• **Written task**: Each record below is to be reproduced without any change.
:: Data under study ::
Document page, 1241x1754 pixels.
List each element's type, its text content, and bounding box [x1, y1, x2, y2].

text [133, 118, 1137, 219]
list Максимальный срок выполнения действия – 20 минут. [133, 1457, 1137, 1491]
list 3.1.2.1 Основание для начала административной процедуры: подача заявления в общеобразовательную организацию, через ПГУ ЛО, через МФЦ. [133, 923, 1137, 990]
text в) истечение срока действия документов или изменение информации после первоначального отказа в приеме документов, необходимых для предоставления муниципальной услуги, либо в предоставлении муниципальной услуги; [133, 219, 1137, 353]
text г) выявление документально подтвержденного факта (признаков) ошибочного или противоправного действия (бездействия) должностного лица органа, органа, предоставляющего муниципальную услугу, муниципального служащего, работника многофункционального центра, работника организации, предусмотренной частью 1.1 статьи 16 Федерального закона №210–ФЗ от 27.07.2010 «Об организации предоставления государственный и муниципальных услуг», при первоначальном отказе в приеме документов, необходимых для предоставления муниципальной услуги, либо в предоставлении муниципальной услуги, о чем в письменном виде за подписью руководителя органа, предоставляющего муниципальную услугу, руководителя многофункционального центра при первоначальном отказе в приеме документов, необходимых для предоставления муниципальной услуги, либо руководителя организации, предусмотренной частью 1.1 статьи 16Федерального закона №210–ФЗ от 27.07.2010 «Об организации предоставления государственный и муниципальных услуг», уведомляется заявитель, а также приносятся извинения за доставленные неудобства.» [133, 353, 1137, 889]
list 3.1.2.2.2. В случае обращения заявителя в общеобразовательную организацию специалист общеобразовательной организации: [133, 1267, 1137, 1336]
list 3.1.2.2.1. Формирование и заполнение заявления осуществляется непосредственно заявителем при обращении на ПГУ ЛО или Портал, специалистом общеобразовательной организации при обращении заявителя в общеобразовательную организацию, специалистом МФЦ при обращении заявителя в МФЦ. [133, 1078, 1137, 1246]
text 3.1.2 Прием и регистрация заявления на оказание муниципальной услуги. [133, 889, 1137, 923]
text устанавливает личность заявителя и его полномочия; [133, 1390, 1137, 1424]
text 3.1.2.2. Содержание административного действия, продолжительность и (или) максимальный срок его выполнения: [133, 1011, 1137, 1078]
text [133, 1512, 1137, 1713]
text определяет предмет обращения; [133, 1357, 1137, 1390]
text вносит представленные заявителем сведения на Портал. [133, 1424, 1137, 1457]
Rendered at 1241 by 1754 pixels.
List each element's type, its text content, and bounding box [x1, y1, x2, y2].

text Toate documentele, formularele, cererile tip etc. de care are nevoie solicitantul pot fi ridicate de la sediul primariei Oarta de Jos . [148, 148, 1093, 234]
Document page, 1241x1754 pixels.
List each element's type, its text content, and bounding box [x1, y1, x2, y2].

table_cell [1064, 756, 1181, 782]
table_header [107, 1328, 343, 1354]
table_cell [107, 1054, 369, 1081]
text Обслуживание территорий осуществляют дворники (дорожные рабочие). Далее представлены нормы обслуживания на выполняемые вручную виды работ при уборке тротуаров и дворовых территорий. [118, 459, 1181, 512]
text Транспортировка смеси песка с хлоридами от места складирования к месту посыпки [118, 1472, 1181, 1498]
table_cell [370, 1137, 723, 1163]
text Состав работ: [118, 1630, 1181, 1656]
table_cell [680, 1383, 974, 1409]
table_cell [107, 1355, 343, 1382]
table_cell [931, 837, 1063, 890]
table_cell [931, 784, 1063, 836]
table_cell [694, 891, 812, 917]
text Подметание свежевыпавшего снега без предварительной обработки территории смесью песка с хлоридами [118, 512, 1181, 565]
:::
• **Solution to the exercise**:
Document page, 1241x1754 pixels.
List each element's type, its text content, and bounding box [x1, y1, x2, y2].

text [133, 118, 1137, 219]
list Максимальный срок выполнения действия – 20 минут. [133, 1457, 1137, 1491]
list 3.1.2.1 Основание для начала административной процедуры: подача заявления в общеобразовательную организацию, через ПГУ ЛО, через МФЦ. [133, 923, 1137, 990]
text в) истечение срока действия документов или изменение информации после первоначального отказа в приеме документов, необходимых для предоставления муниципальной услуги, либо в предоставлении муниципальной услуги; [133, 219, 1137, 353]
text г) выявление документально подтвержденного факта (признаков) ошибочного или противоправного действия (бездействия) должностного лица органа, органа, предоставляющего муниципальную услугу, муниципального служащего, работника многофункционального центра, работника организации, предусмотренной частью 1.1 статьи 16 Федерального закона №210–ФЗ от 27.07.2010 «Об организации предоставления государственный и муниципальных услуг», при первоначальном отказе в приеме документов, необходимых для предоставления муниципальной услуги, либо в предоставлении муниципальной услуги, о чем в письменном виде за подписью руководителя органа, предоставляющего муниципальную услугу, руководителя многофункционального центра при первоначальном отказе в приеме документов, необходимых для предоставления муниципальной услуги, либо руководителя организации, предусмотренной частью 1.1 статьи 16Федерального закона №210–ФЗ от 27.07.2010 «Об организации предоставления государственный и муниципальных услуг», уведомляется заявитель, а также приносятся извинения за доставленные неудобства.» [133, 353, 1137, 889]
list 3.1.2.2.2. В случае обращения заявителя в общеобразовательную организацию специалист общеобразовательной организации: [133, 1267, 1137, 1336]
list 3.1.2.2.1. Формирование и заполнение заявления осуществляется непосредственно заявителем при обращении на ПГУ ЛО или Портал, специалистом общеобразовательной организации при обращении заявителя в общеобразовательную организацию, специалистом МФЦ при обращении заявителя в МФЦ. [133, 1078, 1137, 1246]
text 3.1.2 Прием и регистрация заявления на оказание муниципальной услуги. [133, 889, 1137, 923]
text устанавливает личность заявителя и его полномочия; [133, 1390, 1137, 1424]
text 3.1.2.2. Содержание административного действия, продолжительность и (или) максимальный срок его выполнения: [133, 1011, 1137, 1078]
text [133, 1512, 1137, 1713]
text определяет предмет обращения; [133, 1357, 1137, 1390]
text вносит представленные заявителем сведения на Портал. [133, 1424, 1137, 1457]
Rendered at 1241 by 1754 pixels.
List each element's type, its text content, and bounding box [x1, y1, x2, y2].

text Toate documentele, formularele, cererile tip etc. de care are nevoie solicitantul pot fi ridicate de la sediul primariei Oarta de Jos . [148, 148, 1093, 234]
Document page, 1241x1754 pixels.
List each element's type, its text content, and bounding box [x1, y1, x2, y2].

table_cell [1064, 756, 1181, 782]
table_header [107, 1328, 343, 1354]
table_cell [107, 1054, 369, 1081]
text Обслуживание территорий осуществляют дворники (дорожные рабочие). Далее представлены нормы обслуживания на выполняемые вручную виды работ при уборке тротуаров и дворовых территорий. [118, 459, 1181, 512]
text Транспортировка смеси песка с хлоридами от места складирования к месту посыпки [118, 1472, 1181, 1498]
table_cell [370, 1137, 723, 1163]
text Состав работ: [118, 1630, 1181, 1656]
table_cell [680, 1383, 974, 1409]
table_cell [107, 1355, 343, 1382]
table_cell [931, 837, 1063, 890]
table_cell [931, 784, 1063, 836]
table_cell [694, 891, 812, 917]
text Подметание свежевыпавшего снега без предварительной обработки территории смесью песка с хлоридами [118, 512, 1181, 565]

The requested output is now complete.